Glycix

Uit Wikipedia, de vrije encyclopedie

Glycix is een biologisch afbreekbare, thermohardende polyester die ontwikkeld is aan de universiteit van Amsterdam door Albert Alberts en Gadi Rothenberg. Zij ontdekten glycix in 2011 bij toeval tijdens hun onderzoek van de katalytische synthese van biobrandstoffen.[1] Alberts en Rothenberg verkregen in februari 2014 octrooi op hun uitvinding.[2]

De monomeren van glycix zijn glycerol en citroenzuur, die beide uit hernieuwbare grondstoffen kunnen geproduceerd worden. Glycerol is een bijproduct van de biodieselproductie. Glycerol is een driewaardig alcohol en citroenzuur een driewaardig zuur, zodat er bij de polymerisatie een driedimensioneel vertakte structuur kan ontstaan, die hard wordt bij verwarming. De polyester is vooral bruikbaar als bindmiddel: het uitharden kan gebeuren met een mengsel van het polymeer en allerhande vulstoffen zoals glasvezels, koolstofvezels, zaagsel, katoenweefsels en andere materialen, waarbij een hard composietmateriaal ontstaat. Het kan ook gebruikt worden bij de productie van multiplex in de plaats van polycondensatielijmen.

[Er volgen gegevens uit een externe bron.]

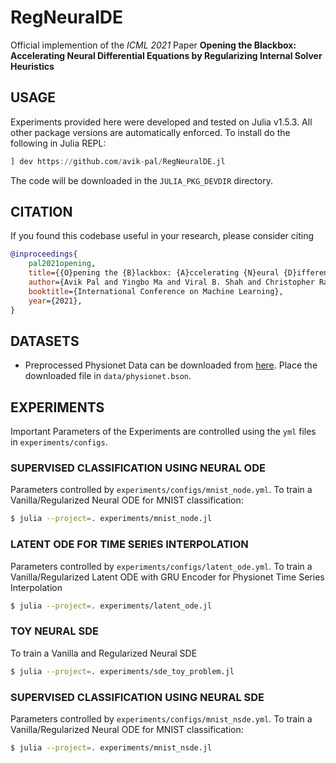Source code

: # RegNeuralDE

Official implemention of the *ICML 2021* Paper **Opening the Blackbox: Accelerating Neural Differential Equations by Regularizing Internal Solver Heuristics**

## USAGE

Experiments provided here were developed and tested on Julia v1.5.3. All other package versions are automatically enforced. To install do the following in Julia REPL:

```julia
] dev https://github.com/avik-pal/RegNeuralDE.jl
```

The code will be downloaded in the `JULIA_PKG_DEVDIR` directory.


## CITATION

If you found this codebase useful in your research, please consider citing

```bibtex
@inproceedings{
    pal2021opening,
    title={{O}pening the {B}lackbox: {A}ccelerating {N}eural {D}ifferential {E}quations by {R}egularizing {I}nternal {S}olver {H}euristics},
    author={Avik Pal and Yingbo Ma and Viral B. Shah and Christopher Rackauckas},
    booktitle={International Conference on Machine Learning},
    year={2021},
}
```

## DATASETS

* Preprocessed Physionet Data can be downloaded from [here](https://github.com/avik-pal/RegNeuralDE.jl/releases/download/v0.1.0/physionet.zip). Place the downloaded file in `data/physionet.bson`.

## EXPERIMENTS

Important Parameters of the Experiments are controlled using the `yml` files in `experiments/configs`.

### SUPERVISED CLASSIFICATION USING NEURAL ODE

Parameters controlled by `experiments/configs/mnist_node.yml`. To train a Vanilla/Regularized Neural ODE for MNIST classification:

```bash
$ julia --project=. experiments/mnist_node.jl
```

### LATENT ODE FOR TIME SERIES INTERPOLATION

Parameters controlled by `experiments/configs/latent_ode.yml`. To train a Vanilla/Regularized Latent ODE with GRU Encoder for Physionet Time Series Interpolation

```bash
$ julia --project=. experiments/latent_ode.jl
```

### TOY NEURAL SDE

To train a Vanilla and Regularized Neural SDE

```bash
$ julia --project=. experiments/sde_toy_problem.jl
```

### SUPERVISED CLASSIFICATION USING NEURAL SDE

Parameters controlled by `experiments/configs/mnist_nsde.yml`. To train a Vanilla/Regularized Neural ODE for MNIST classification:

```bash
$ julia --project=. experiments/mnist_nsde.jl
```

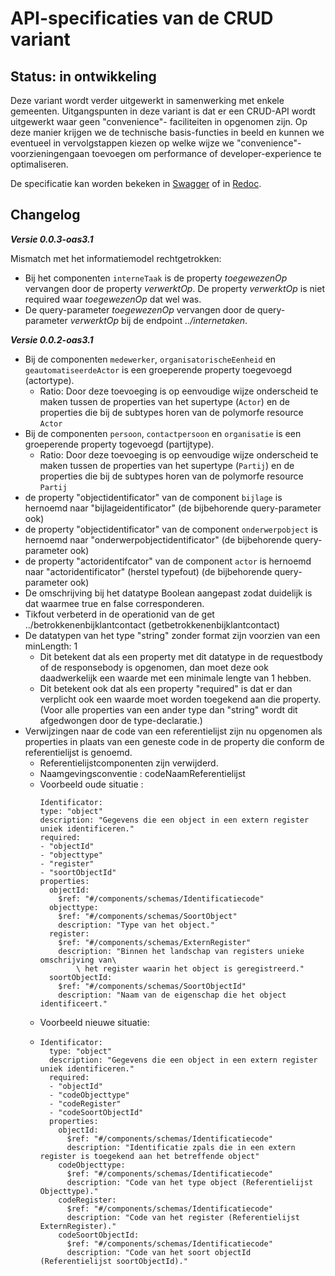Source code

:# API-specificaties van de CRUD variant

## Status: in ontwikkeling

Deze variant wordt verder uitgewerkt in samenwerking met enkele gemeenten. 
Uitgangspunten in deze variant is dat er een CRUD-API wordt uitgewerkt waar geen "convenience"- faciliteiten in opgenomen zijn.
Op deze manier krijgen we de technische basis-functies in beeld en kunnen we eventueel in vervolgstappen kiezen op welke wijze we "convenience"-voorzieningengaan toevoegen om performance of developer-experience te optimaliseren. 

De specificatie kan worden bekeken in [Swagger](./swagger-ui.md) of in [Redoc](./redoc.md).

## Changelog

***Versie 0.0.3-oas3.1***

  Mismatch met het informatiemodel rechtgetrokken: 
  - Bij het componenten `interneTaak` is de property *toegewezenOp* vervangen door de property *verwerktOp*. De property *verwerktOp*  is niet required waar *toegewezenOp* dat wel was.
  - De query-parameter *toegewezenOp* vervangen door de query-parameter *verwerktOp* bij de endpoint *../internetaken*. 

***Versie 0.0.2-oas3.1***

  - Bij de componenten `medewerker`, `organisatorischeEenheid` en `geautomatiseerdeActor` is een groeperende property toegevoegd (actortype).
    - Ratio: Door deze toevoeging is op eenvoudige wijze onderscheid te maken tussen de properties van het supertype (`Actor`) en de properties die bij de subtypes horen van de polymorfe resource `Actor`
  - Bij de componenten `persoon`, `contactpersoon` en `organisatie` is een groeperende property togevoegd (partijtype).
    - Ratio: Door deze toevoeging is op eenvoudige wijze onderscheid te maken tussen de properties van het supertype (`Partij`) en de properties die bij de subtypes horen van de polymorfe resource `Partij`
  - de property "objectidentificator" van de component `bijlage` is hernoemd naar "bijlageidentificator" (de bijbehorende query-parameter ook)
  - de property "objectidentificator" van de component `onderwerpobject` is hernoemd naar "onderwerpobjectidentificator" (de bijbehorende query-parameter ook)
  - de property "actoridentifcator" van de component `actor` is hernoemd naar "actoridentificator" (herstel typefout) (de bijbehorende query-parameter ook)
  - De omschrijving bij het datatype Boolean aangepast zodat duidelijk is dat waarmee true en false corresponderen.
  - Tikfout verbeterd in de operationid van de get ../betrokkenenbijklantcontact (getbetrokkenenbijklantcontact)
  - De datatypen van het type "string" zonder format zijn voorzien van een minLength: 1
    - Dit betekent dat als een property met dit datatype in de requestbody of de responsebody is opgenomen, dan moet deze ook daadwerkelijk een waarde met een minimale lengte van 1 hebben.
    - Dit betekent ook dat als een property "required" is dat er dan verplicht ook een waarde moet worden toegekend aan die property. (Voor alle properties van een ander type dan "string" wordt dit afgedwongen door de type-declaratie.)
  - Verwijzingen naar de code van een referentielijst zijn nu opgenomen als properties in plaats van een geneste code in de property die conform de referentielijst is genoemd.
    - Referentielijstcomponenten zijn verwijderd.
    - Naamgevingsconventie :  codeNaamReferentielijst
    - Voorbeeld oude situatie :
      ```
      Identificator:
      type: "object"
      description: "Gegevens die een object in een extern register uniek identificeren."
      required:
      - "objectId"
      - "objecttype"
      - "register"
      - "soortObjectId"
      properties:
        objectId:
          $ref: "#/components/schemas/Identificatiecode"
        objecttype:
          $ref: "#/components/schemas/SoortObject"
          description: "Type van het object."
        register:
          $ref: "#/components/schemas/ExternRegister"
          description: "Binnen het landschap van registers unieke omschrijving van\
              \ het register waarin het object is geregistreerd."
        soortObjectId:
          $ref: "#/components/schemas/SoortObjectId"
          description: "Naam van de eigenschap die het object identificeert."
        ```
    - Voorbeeld nieuwe situatie:
    - ```
      Identificator:
        type: "object"
        description: "Gegevens die een object in een extern register uniek identificeren."
        required:
        - "objectId"
        - "codeObjecttype"
        - "codeRegister"
        - "codeSoortObjectId"
        properties:
          objectId:
            $ref: "#/components/schemas/Identificatiecode"
            description: "Identificatie zpals die in een extern register is toegekend aan het betreffende object"
          codeObjecttype:
            $ref: "#/components/schemas/Identificatiecode"
            description: "Code van het type object (Referentielijst Objecttype)."
          codeRegister:
            $ref: "#/components/schemas/Identificatiecode"
            description: "Code van het register (Referentielijst ExternRegister)."
          codeSoortObjectId:
            $ref: "#/components/schemas/Identificatiecode"
            description: "Code van het soort objectId (Referentielijst soortObjectId)."
        ```
        
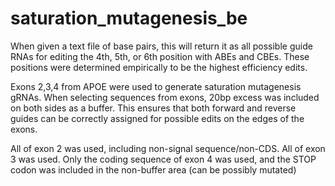 # saturation_mutagenesis_be
 When given a text file of base pairs, this will return it as all possible guide RNAs for editing the 4th, 5th, or 6th position with ABEs and CBEs.
 These positions were determined empirically to be the highest efficiency edits.

 Exons 2,3,4 from APOE were used to generate saturation mutagenesis gRNAs.
 When selecting sequences from exons, 20bp excess was included on both sides as a buffer. This ensures that both forward and reverse guides can be correctly assigned for possible edits on the edges of the exons.

 All of exon 2 was used, including non-signal sequence/non-CDS. All of exon 3 was used. Only the coding sequence of exon 4 was used, and the STOP codon was included in the non-buffer area (can be possibly mutated)
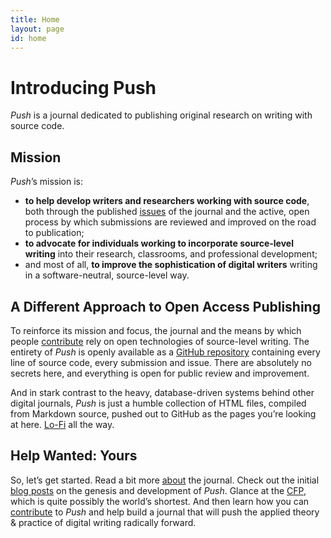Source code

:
 ```yaml
---
title: Home
layout: page
id: home
---
```


# Introducing Push

*Push* is a journal dedicated to publishing original research on writing with source code.

## Mission

*Push*’s mission is:

* **to help develop writers and researchers working with source code**, both through the published
  [issues](/issues/) of the journal and the active, open process by which submissions are reviewed
  and improved on the road to publication;
* **to advocate for individuals working to incorporate source-level writing** into their research,
  classrooms, and professional development;
* and most of all, **to improve the sophistication of digital writers** writing in a
  software-neutral, source-level way.

## A Different Approach to Open Access Publishing

To reinforce its mission and focus, the journal and the means by which people
[contribute](/contribute/) rely on open technologies of source-level writing. The entirety of *Push*
is openly available as a [GitHub repository](https://github.com/cwcon/push) containing every line of
source code, every submission and issue. There are absolutely no secrets here, and everything is
open for public review and improvement.

And in stark contrast to the heavy, database-driven systems behind other digital journals, *Push* is
just a humble collection of HTML files, compiled from Markdown source, pushed out to GitHub as the
pages you’re looking at here. [Lo-Fi](http://kairos.technorhetoric.net/12.3/topoi/stolley/) all the
way.

## Help Wanted: Yours

So, let’s get started. Read a bit more [about](/about/) the journal. Check out the initial [blog
posts](/blog/) on the genesis and development of *Push*. Glance at the [CFP](cfp.md), which is
quite possibly the world’s shortest. And then learn how you can [contribute](/contribute/) to *Push*
and help build a journal that will push the applied theory & practice of digital writing radically
forward.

Omdat het biologisch afbreekbaar is, is glycix niet geschikt voor producten die buitenshuis gebruikt worden. Het ontleedt onder invloed van water in zijn monomeren glycerol en citroenzuur; de snelheid waarmee dit gebeurt hangt af van de mate waarin het is uitgehard; dat kan gaan van enkele weken tot een paar jaar.